[[ SELECTED EXTRACT open ]]

Duplication forces retraction of genomics paper

biosA group of biologists has lost a paper about a genomics tool after they published the findings twice.

Here’s the notice for the now-retracted paper in BIOS:

Nagahama, Y., Szulewski, J., Mundorff, J., Burke, R., Wagner, M., Kochuba, M., Bireley, S., Fuesler, J., and Coren, J.S.. (2012). An arrayed human genomic library constructed in the PAC shuttle vector pJCPAC-Mam2 for genome-wide association studies. BIOS 83(3), 56-62.

The authors retract the article due to duplicate publication of tables that were previously published in the journal Gene.

Last author Jonathon Coren, who is corresponding author of the Gene paper, is chair of Elizabethtown College’s biology department. Co-author John Fuesler, who worked with Coren as a student and is now in graduate school at Princeton, is first author on the Gene paper. Yasunori Nagahama, the first author of the BIOS paper, was also a student at Elizabethtown.

The Gene paper, which has the identical title but only six of the BIOS paper’s nine authors, has yet to be cited, according to Thomson Scientific’s Web of Knowledge.

We’ve contacted a few of the authors, and will update with anything we learn.

BIOS is published by the the Beta Beta Beta National Biological Honor Society,

a society for students, particularly undergraduates, dedicated to improving the understanding and appreciation of biological study and extending boundaries of human knowledge through scientific research.

3 thoughts on “Duplication forces retraction of genomics paper”

[[ SELECTED EXTRACT closed ]]
[[ RAW DATA open ]]

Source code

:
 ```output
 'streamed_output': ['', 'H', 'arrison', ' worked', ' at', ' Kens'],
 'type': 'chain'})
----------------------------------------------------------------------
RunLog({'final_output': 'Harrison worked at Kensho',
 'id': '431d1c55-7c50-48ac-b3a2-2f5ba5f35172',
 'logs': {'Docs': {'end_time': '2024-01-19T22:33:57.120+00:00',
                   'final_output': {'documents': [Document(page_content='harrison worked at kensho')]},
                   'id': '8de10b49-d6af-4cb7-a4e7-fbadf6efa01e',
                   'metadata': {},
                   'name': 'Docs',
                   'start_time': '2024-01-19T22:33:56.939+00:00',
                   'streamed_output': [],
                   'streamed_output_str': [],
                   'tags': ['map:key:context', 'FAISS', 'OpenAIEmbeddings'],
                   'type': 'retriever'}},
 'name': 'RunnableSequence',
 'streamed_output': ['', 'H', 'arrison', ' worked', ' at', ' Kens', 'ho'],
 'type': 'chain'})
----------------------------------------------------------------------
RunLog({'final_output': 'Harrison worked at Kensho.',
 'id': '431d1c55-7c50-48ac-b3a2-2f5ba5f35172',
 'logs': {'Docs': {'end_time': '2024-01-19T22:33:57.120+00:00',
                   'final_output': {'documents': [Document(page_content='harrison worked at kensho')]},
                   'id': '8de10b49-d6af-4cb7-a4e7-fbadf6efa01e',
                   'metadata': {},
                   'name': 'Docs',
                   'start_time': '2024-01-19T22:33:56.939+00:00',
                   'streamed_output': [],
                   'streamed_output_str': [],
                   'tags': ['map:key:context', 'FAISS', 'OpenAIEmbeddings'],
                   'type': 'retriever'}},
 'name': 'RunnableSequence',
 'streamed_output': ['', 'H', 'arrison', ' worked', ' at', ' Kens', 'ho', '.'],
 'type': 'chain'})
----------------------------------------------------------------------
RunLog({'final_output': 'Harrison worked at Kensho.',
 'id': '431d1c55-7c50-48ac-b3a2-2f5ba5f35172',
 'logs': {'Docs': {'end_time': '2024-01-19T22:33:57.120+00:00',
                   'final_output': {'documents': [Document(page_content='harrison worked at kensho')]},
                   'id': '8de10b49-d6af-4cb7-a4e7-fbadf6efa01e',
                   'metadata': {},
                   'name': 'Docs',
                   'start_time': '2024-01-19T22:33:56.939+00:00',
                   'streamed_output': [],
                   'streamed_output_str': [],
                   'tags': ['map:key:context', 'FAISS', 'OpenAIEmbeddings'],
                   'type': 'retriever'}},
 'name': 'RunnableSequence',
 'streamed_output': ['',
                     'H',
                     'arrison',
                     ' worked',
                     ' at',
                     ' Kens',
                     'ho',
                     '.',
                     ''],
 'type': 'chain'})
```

[[ RAW DATA closed ]]

▶ **YOUR TASKS**:
1 - According to the retraction report, in which journal were the tables first published?
2 - Write the next part of the retraction report, starting after its last line.
The material can be left aside.

▶ **ANSWERS GIVEN**:
1 - The journal Gene.

2 -
  1. It stuns me that such top level US researchers can think that they can just re-publish the exact same tables. I am curious to know what is taught about plagiarism, publishing ethics, and duplication in high schools, colleges and universities, especially those programs associated with life and medical sciences. Do these higher institutes of learning not have courses in ethics 101? Something is seriously not tallying here. Either that, or they have never heard of ORI.

  2. Maybe I am underreacting, but the scenario that comes to mind is that some of the undergraduate assistants in the lab wanted to show off their work in a student-focused publication that nobody except their parents reads. If it was re-written for an undergraduate audience, that would essentially satisfy the editorial board at BIOS.

    Of course, they probably did violate the copyright agreement with Gene, which may have been the sticking point.

    1. I am inclined to agree stpnrazr, there was no fake data, just very honest researchers being over enthusiastic and perhaps did ot realise they were not allowed to publish identical data in two papers.

      Lets be honest, how many introductions to papers from experienced researchers in the cardiac, respiratory or endocrinology field are very, very similar? Presumably that may be extended to all fields of research.